Published September 05, 2013
We all have nightmares of opening the front door to find an IRS agent ready to audit our tax returns. But rest assured, only about 1% of all tax returns filed by individuals are audited. And the simpler the return, the less likely you will be audited.
The bad news is that your audit odds go up as your income increases or the more complex your tax return becomes. The Taxpayer Advocate says that the rates for “unreal audits” are as high as 7.4%. An “unreal audit” is simply a correspondence audit from the IRS in which it informs you of a mismatch between the numbers indicated on your tax return and a third-party document.
For example, if your Form W2 showed wages of $62,840 and you reported $62,000, the IRS will send you a letter and a tax bill for the difference. It will also allow you to protest the findings.
When it comes to getting selected for an audit, there are ways to stay under the radar. Dave Du Val, a consumer advocate from Taxaudit.com, specializes in educating taxpayers on how to file taxes to avoid an audit. “Just one item can cause an audit and the top-secret matrix system the IRS uses may kick out a return for an audit based on a number of entries that are just a ‘little off’ from what the IRS matrix thinks it should be.”
Listed below are red flags, according to Du Val, that can that can trigger an audit:
Credits. Taking the Earned Income Credit, Adoption Credit, and the American Opportunity credit can send up a red flag because there are so many qualifications behind these credits.
This does not mean you shouldn’t take every credit to which you are entitled, just be careful when filling out the paperwork and double-check your forms before submitting them. Just because you take advantage of these credits does not automatically place you on the most-wanted list.
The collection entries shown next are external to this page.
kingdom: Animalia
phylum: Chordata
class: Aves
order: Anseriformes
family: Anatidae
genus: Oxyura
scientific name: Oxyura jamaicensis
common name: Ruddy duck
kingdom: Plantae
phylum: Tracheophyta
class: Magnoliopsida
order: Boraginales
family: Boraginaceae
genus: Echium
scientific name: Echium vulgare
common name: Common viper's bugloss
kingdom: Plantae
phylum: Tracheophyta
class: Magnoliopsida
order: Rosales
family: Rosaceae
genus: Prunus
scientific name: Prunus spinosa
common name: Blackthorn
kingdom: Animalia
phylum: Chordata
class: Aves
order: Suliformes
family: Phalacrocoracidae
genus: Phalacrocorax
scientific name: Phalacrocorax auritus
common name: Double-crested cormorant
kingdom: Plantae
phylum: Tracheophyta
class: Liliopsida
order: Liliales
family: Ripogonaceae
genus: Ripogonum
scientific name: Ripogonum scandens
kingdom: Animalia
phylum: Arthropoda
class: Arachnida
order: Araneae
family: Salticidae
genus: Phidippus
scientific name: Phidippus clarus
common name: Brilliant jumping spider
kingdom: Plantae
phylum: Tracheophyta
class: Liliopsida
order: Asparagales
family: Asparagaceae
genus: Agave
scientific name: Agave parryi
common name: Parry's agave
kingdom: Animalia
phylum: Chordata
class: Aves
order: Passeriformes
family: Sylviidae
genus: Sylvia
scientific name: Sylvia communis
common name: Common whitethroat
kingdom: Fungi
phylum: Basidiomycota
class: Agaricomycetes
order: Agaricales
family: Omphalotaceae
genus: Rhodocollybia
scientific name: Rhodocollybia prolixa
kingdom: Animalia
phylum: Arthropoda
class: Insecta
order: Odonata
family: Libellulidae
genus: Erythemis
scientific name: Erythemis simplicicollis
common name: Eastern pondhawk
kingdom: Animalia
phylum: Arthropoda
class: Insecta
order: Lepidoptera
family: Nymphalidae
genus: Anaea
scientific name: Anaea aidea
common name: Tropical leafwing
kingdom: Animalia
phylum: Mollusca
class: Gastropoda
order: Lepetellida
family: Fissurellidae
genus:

Deductions. High deductions for charitable contributions, employee business expenses, and vehicle expenses, can make the IRS suspicious, says Du Val. If these are completely legitimate expenses, then you have nothing to fear, just keep adequate documentation.
I once represented a sales rep in audit that spent almost half of her income trying to drum up new business. She wrote off a large amount of automobile expense, client gifts, and meals and found herself being audited. However, because she kept receipts and a mileage log, and subsequent tax years showed an increase to income which further substantiated her spending, the IRS determined the expenses were valid and it was a no-change audit.
National Standards and Lifestyle. Deductions that are out of proportion with the income you’ve declared can lead the IRS to suspect unreported income. If your address is Bel-Air and you deduct DMV fees of $3,000, property taxes of $15,000 but are showing only $27,000 in income, the IRS is going to wonder how you manage and call for an examination.
Self-employment. Low or no income and high expenses for self-employment can also raise eyebrows. Showing losses year after year will cause the IRS to think that perhaps you are attempting to write off your hobby, so be sure to keep adequate documentation to support your deductions.
Accuracy is important. Be sure to review every number on your tax return before signing and filing it. Du Val says “Take time to learn the rules for the deductions you are claiming and that you qualify for them.”